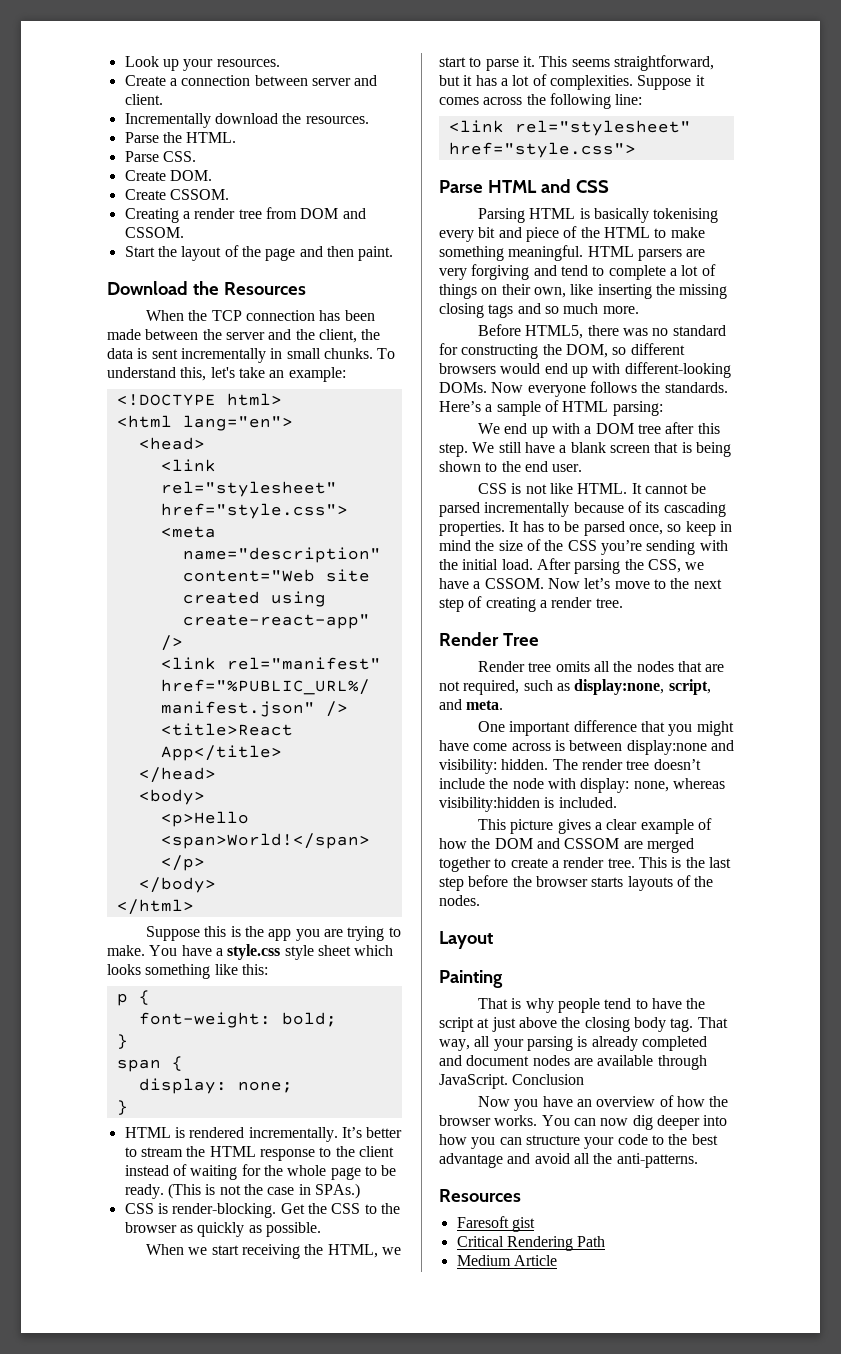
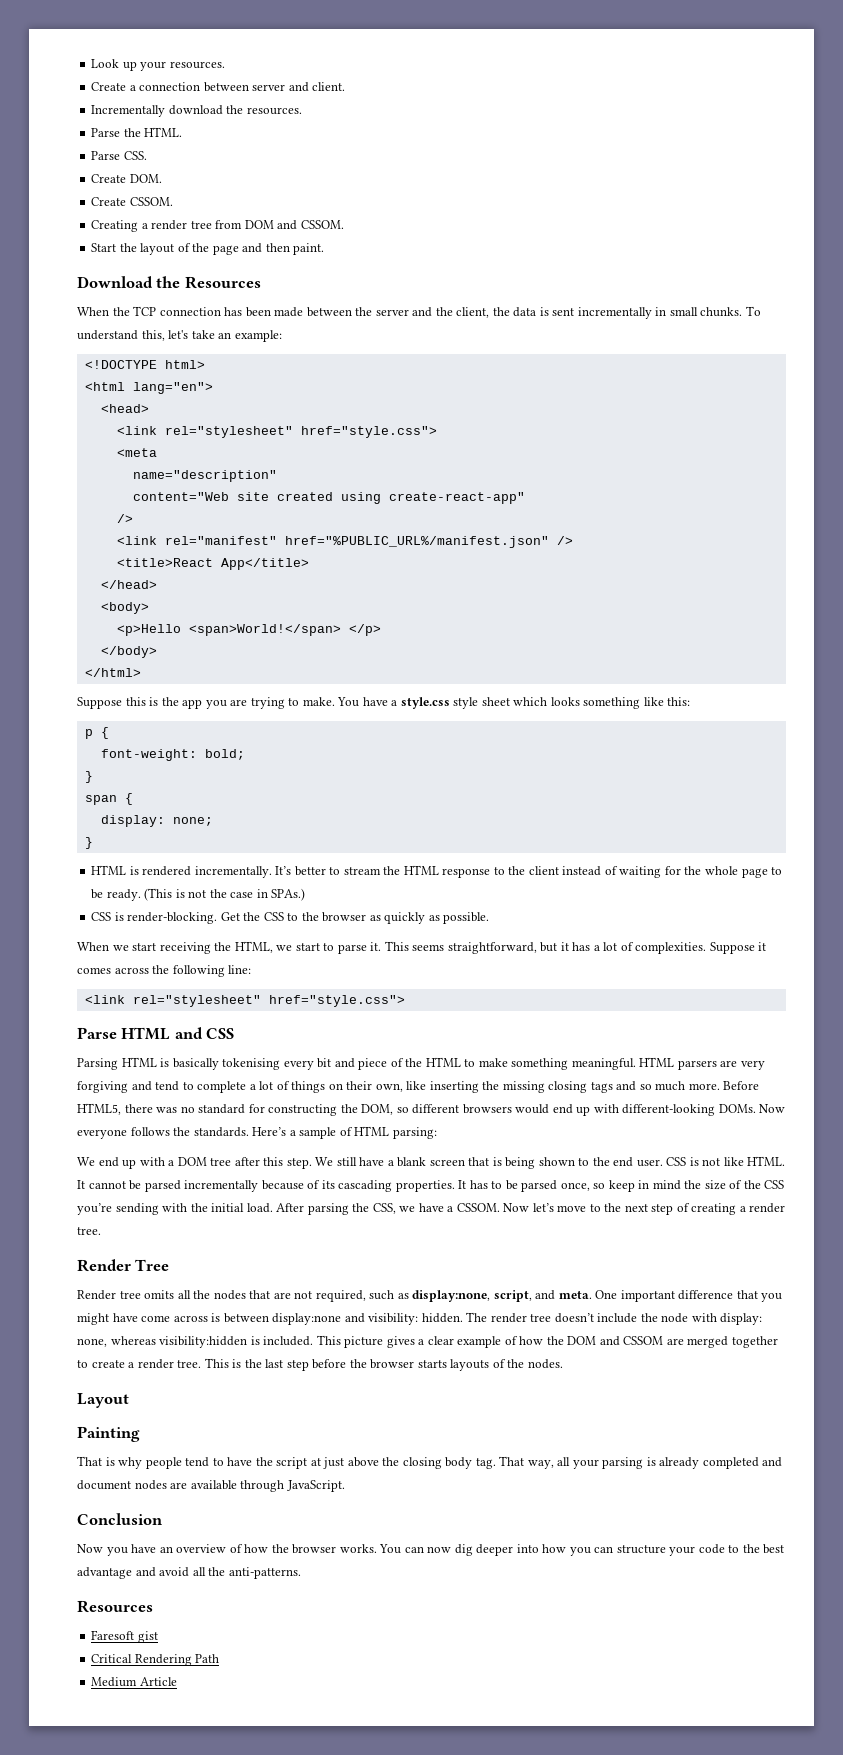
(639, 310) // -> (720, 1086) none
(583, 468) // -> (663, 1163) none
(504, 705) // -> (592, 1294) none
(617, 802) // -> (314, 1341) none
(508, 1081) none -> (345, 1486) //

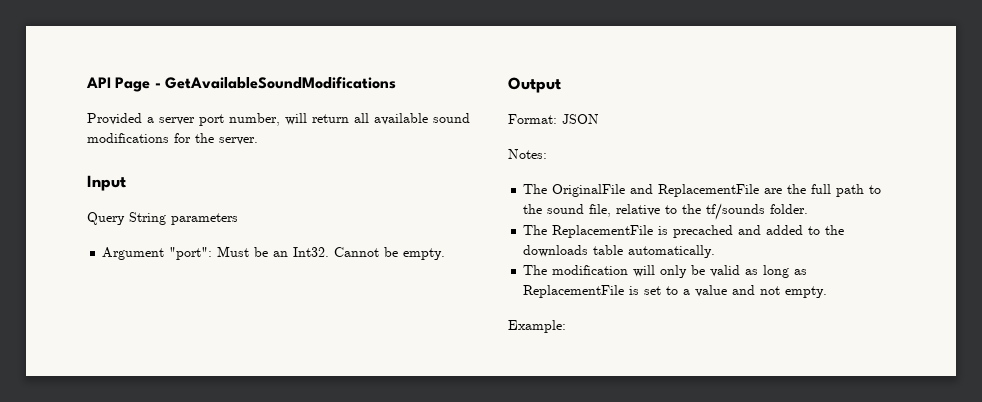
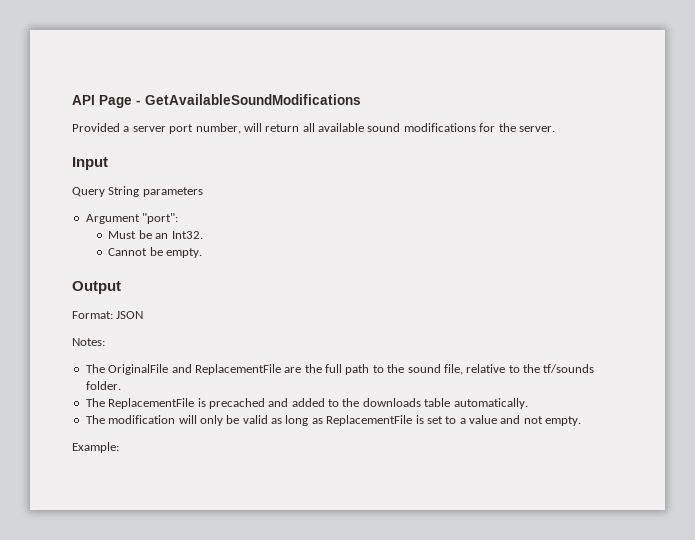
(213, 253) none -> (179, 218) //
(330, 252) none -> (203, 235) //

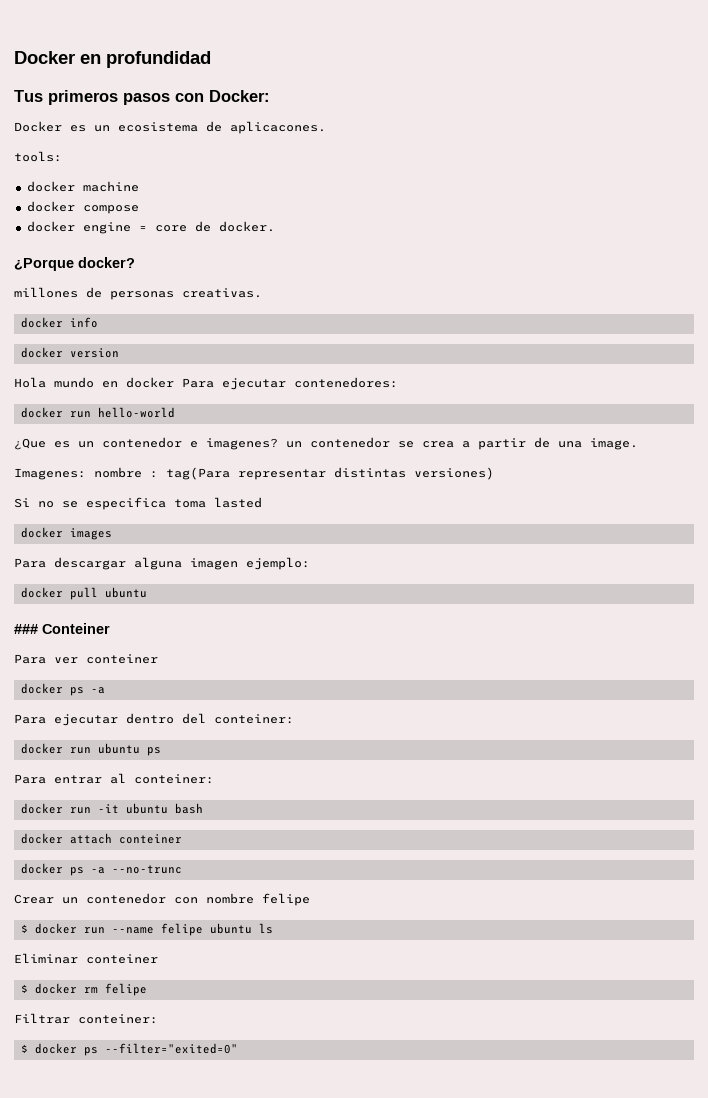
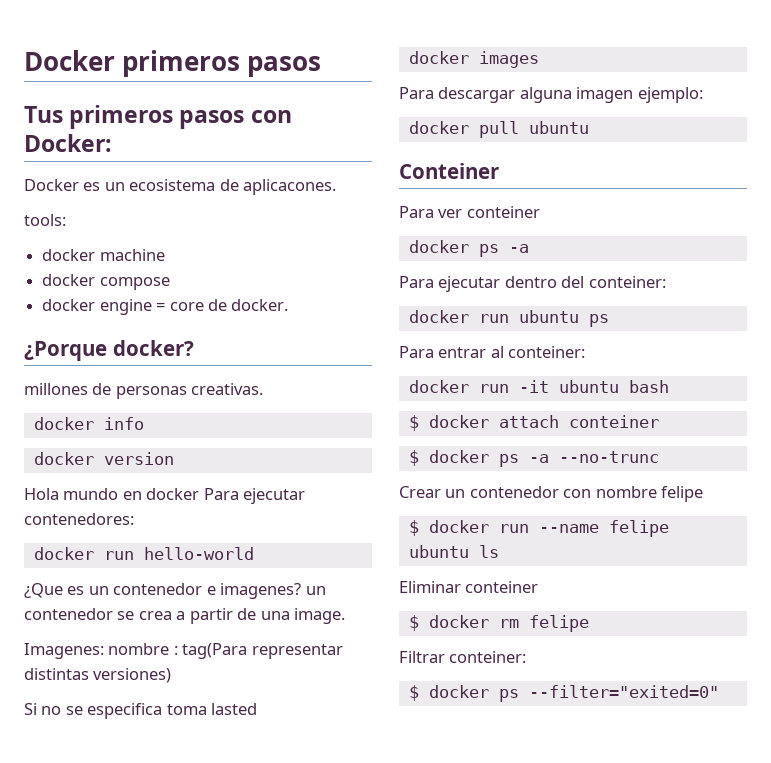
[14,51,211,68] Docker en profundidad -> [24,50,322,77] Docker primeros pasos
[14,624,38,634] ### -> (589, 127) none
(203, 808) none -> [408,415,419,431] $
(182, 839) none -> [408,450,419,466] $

——————

• [WHAT THE EXERCISE ASKS]:
From the records above, pick out and copy each line holding the word "none".

• [EXPECTED OUTPUT]:
(639, 310) // -> (720, 1086) none
(583, 468) // -> (663, 1163) none
(504, 705) // -> (592, 1294) none
(617, 802) // -> (314, 1341) none
(508, 1081) none -> (345, 1486) //
(213, 253) none -> (179, 218) //
(330, 252) none -> (203, 235) //
[14,624,38,634] ### -> (589, 127) none
(203, 808) none -> [408,415,419,431] $
(182, 839) none -> [408,450,419,466] $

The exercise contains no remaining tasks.